Large Language Models Enable Few-Shot Clustering

Vijay Viswanathan,Kiril Gashteovski,Carolin Lawrence,Tongshuang Wu,Graham Neubig
2023-07-02
Abstract:Unlike traditional unsupervised clustering, semi-supervised clustering allows users to provide meaningful structure to the data, which helps the clustering algorithm to match the user's intent. Existing approaches to semi-supervised clustering require a significant amount of feedback from an expert to improve the clusters. In this paper, we ask whether a large language model can amplify an expert's guidance to enable query-efficient, few-shot semi-supervised text clustering. We show that LLMs are surprisingly effective at improving clustering. We explore three stages where LLMs can be incorporated into clustering: before clustering (improving input features), during clustering (by providing constraints to the clusterer), and after clustering (using LLMs post-correction). We find incorporating LLMs in the first two stages can routinely provide significant improvements in cluster quality, and that LLMs enable a user to make trade-offs between cost and accuracy to produce desired clusters. We release our code and LLM prompts for the public to use.
Computation and Language
What problem does this paper attempt to address?

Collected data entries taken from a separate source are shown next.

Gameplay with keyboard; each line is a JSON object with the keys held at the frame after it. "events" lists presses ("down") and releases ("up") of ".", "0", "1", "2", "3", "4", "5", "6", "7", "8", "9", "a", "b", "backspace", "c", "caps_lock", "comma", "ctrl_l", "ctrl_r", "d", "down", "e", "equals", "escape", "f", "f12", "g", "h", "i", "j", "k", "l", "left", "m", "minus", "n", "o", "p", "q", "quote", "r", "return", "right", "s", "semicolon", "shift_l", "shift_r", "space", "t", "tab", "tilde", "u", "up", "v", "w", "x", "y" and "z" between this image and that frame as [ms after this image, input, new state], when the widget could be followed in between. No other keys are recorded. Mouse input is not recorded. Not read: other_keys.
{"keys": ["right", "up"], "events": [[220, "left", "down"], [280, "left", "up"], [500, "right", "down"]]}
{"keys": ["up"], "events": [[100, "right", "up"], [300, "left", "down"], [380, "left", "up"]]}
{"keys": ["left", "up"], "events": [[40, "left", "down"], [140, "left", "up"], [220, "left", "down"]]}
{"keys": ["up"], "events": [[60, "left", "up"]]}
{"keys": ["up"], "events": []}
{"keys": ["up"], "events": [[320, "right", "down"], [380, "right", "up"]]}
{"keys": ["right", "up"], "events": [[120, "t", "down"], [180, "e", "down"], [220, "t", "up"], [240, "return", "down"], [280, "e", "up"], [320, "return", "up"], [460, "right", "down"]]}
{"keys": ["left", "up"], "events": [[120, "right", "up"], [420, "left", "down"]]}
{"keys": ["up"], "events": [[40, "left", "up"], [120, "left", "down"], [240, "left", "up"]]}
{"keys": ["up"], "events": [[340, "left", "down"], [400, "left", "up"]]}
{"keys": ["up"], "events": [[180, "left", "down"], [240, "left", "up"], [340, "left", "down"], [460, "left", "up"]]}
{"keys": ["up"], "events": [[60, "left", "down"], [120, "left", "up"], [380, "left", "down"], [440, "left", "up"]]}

The problem this paper attempts to address is: How to utilize large language models (LLMs) to achieve few-shot semi-supervised text clustering, thereby reducing the amount of feedback required from experts and improving clustering quality. Specifically, traditional unsupervised clustering methods fail to meet the specific needs of domain experts because they cannot organize data without explicit guidance. Existing semi-supervised clustering methods, while allowing expert feedback, typically require a significant amount of expert intervention, which is costly and inefficient in practical applications. Therefore, this paper proposes a new approach that leverages large language models to amplify expert guidance, enabling the clustering algorithm to efficiently generate high-quality clustering results with minimal feedback. The paper mainly explores how to integrate large language models into the clustering process in three stages: 1. **Pre-clustering**: Enhancing text representation by generating key phrases. 2. **During clustering**: Guiding the clustering algorithm by providing pairwise constraints. 3. **Post-clustering**: Improving clustering results by correcting low-confidence cluster assignments. Experimental results show that using large language models in the first two stages (pre-clustering and during clustering) can significantly improve clustering quality and achieve results close to traditional semi-supervised clustering methods on certain tasks, but at a much lower cost. However, the post-clustering correction effect is limited.